About 3 weeks ago I had to hold an elevator for the furniture movers, to make sure no one else took it while the movers needed to use it. Unfortunately, there was no seating around and I didn’t realise this would need to be the case, so I ended up having to stand while walking around for over 40 minutes.
This might seem like no big deal to the average human being, but as we all know, I’m no average human being. For me, standing for more than a few minutes is uncomfortable. For more than 10 minutes is painful, with my legs going numb from the gravity compression forcing my collapsed disc further against the sciatic nerve, and when standing for more than 40 minutes, the pain is significant.
I had no choice. I have to live with the effects. It’s very frustrating! Not to mention painful. My back has been out somewhere, there’s a slipped disc that hasn’t slipped back in yet, despite a few visits to the chiropractor, weekly massage, and daily stretching.
Based on history, this shall pass, and things will return to normal again. But it’s a reminder of why I have to sit down a lot after walking around a little bit, and why I have a disability permit on my car so I can park close to shopping centre doors, and why I have a walking stick to help support myself with (something I wasn’t able to use while helping the movers hold the elevator).
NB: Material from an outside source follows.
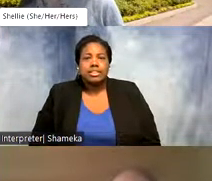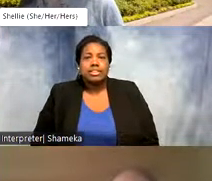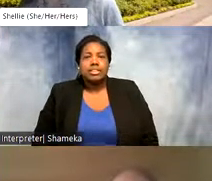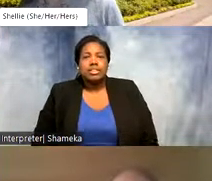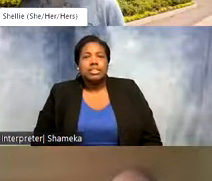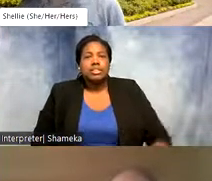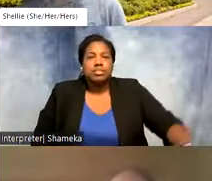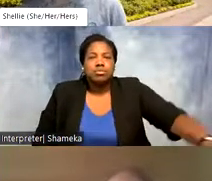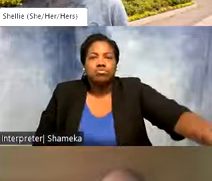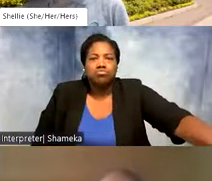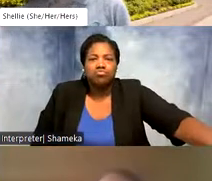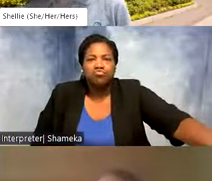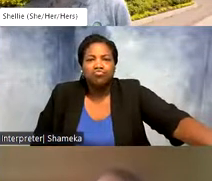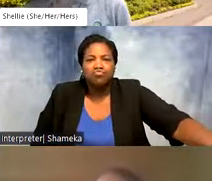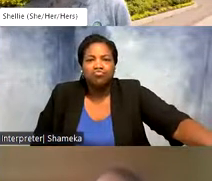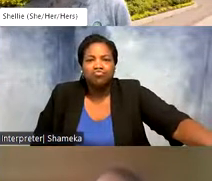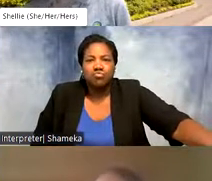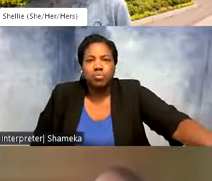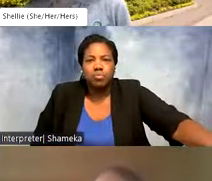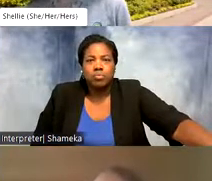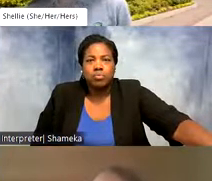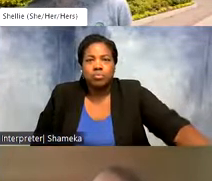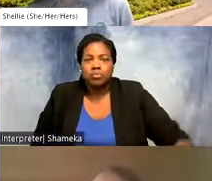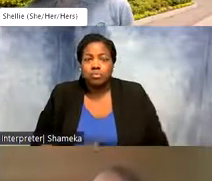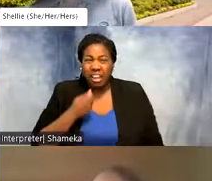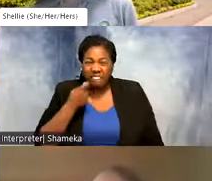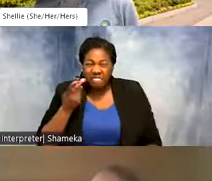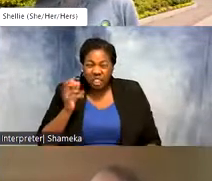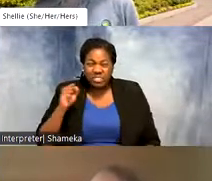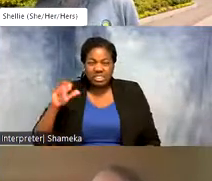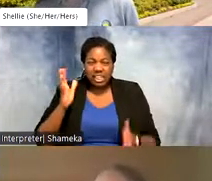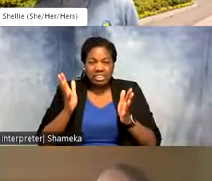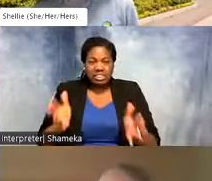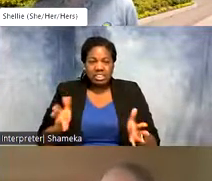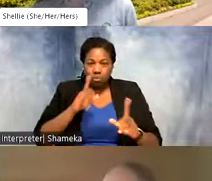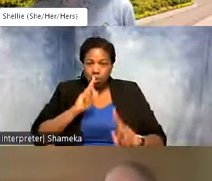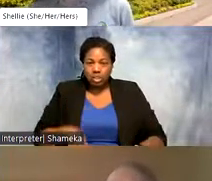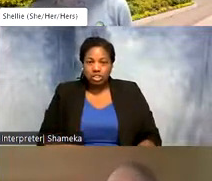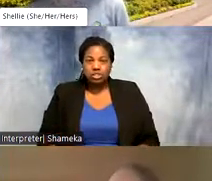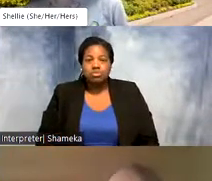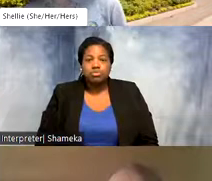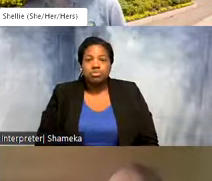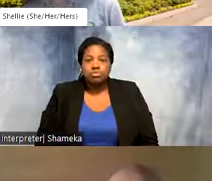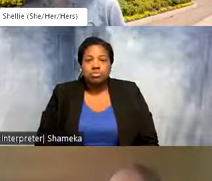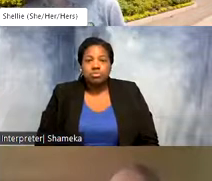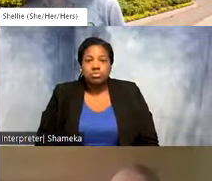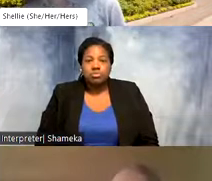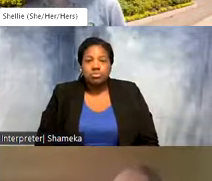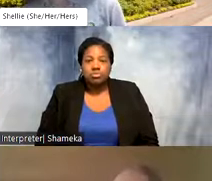That's amazing. Alight I'll give you another few seconds on that poll: which of the following are shorebirds?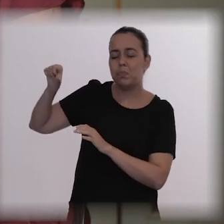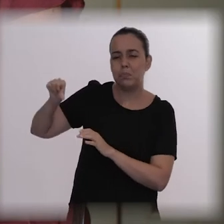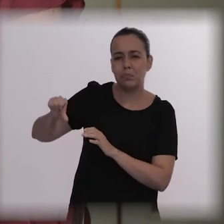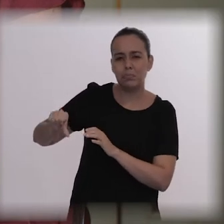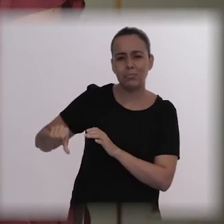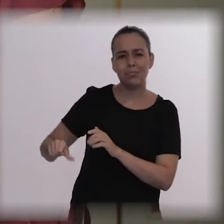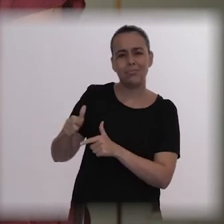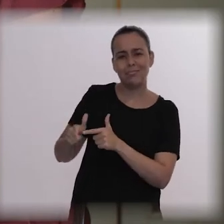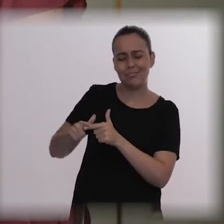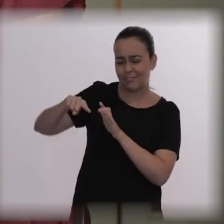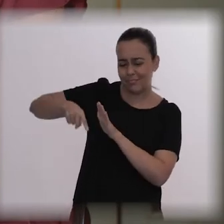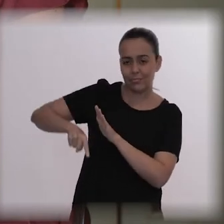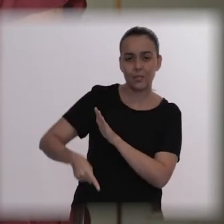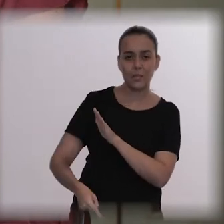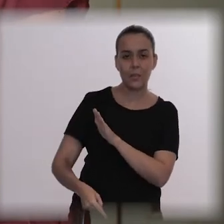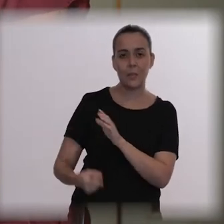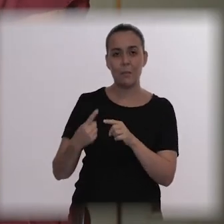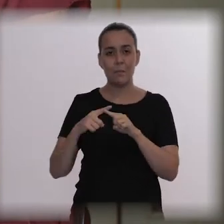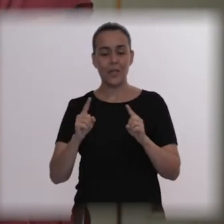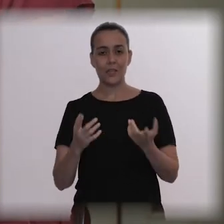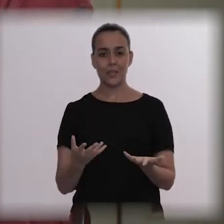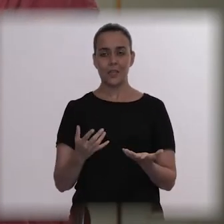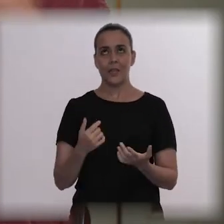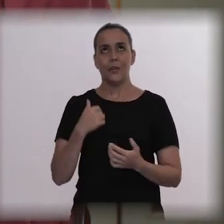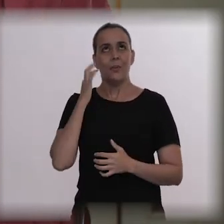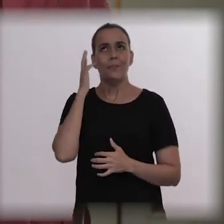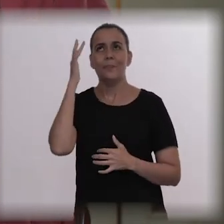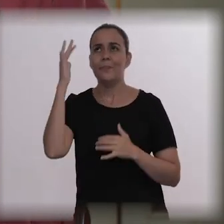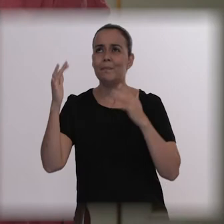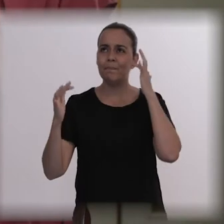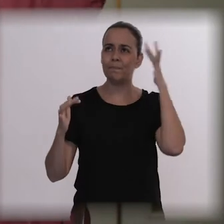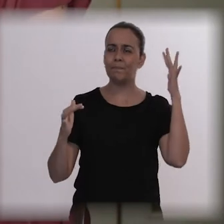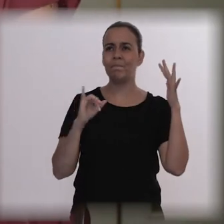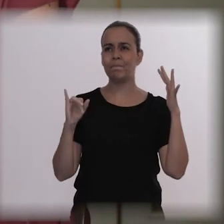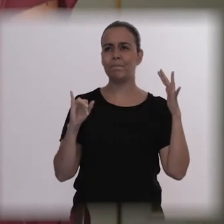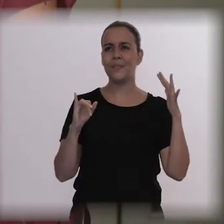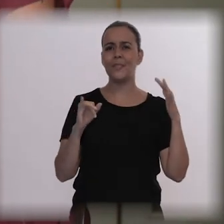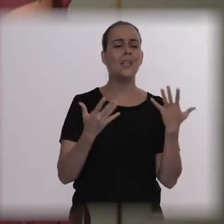because I'm afraid that if they had come and he had thrown himself, I would think he did because of that.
While I’ve been in painful recovery mode, I haven’t felt like writing. I go to work each day, do what I can, and then go home again and play computer games, not really having any motivation in writing. Some of my workmates have wondered why I’ve been seen with a walking stick, which I don’t use at work, but which I’ve used a couple of times to help support myself when I know I have to walk somewhere for a meeting that’s a bit further away than usual (I work in a clump of different buildings).
On top of that, I’ve had to also plan for our trip to Ayers Rock, and the closer that gets, the more nervous I’ve been getting. Such a big holiday, with accommodation booked and locked in – what if I just can’t go? But I put that out of my mind. I WILL go. Positive thinking.
I can’t wait for the day technology will give me a new back and I can call myself a cyborg.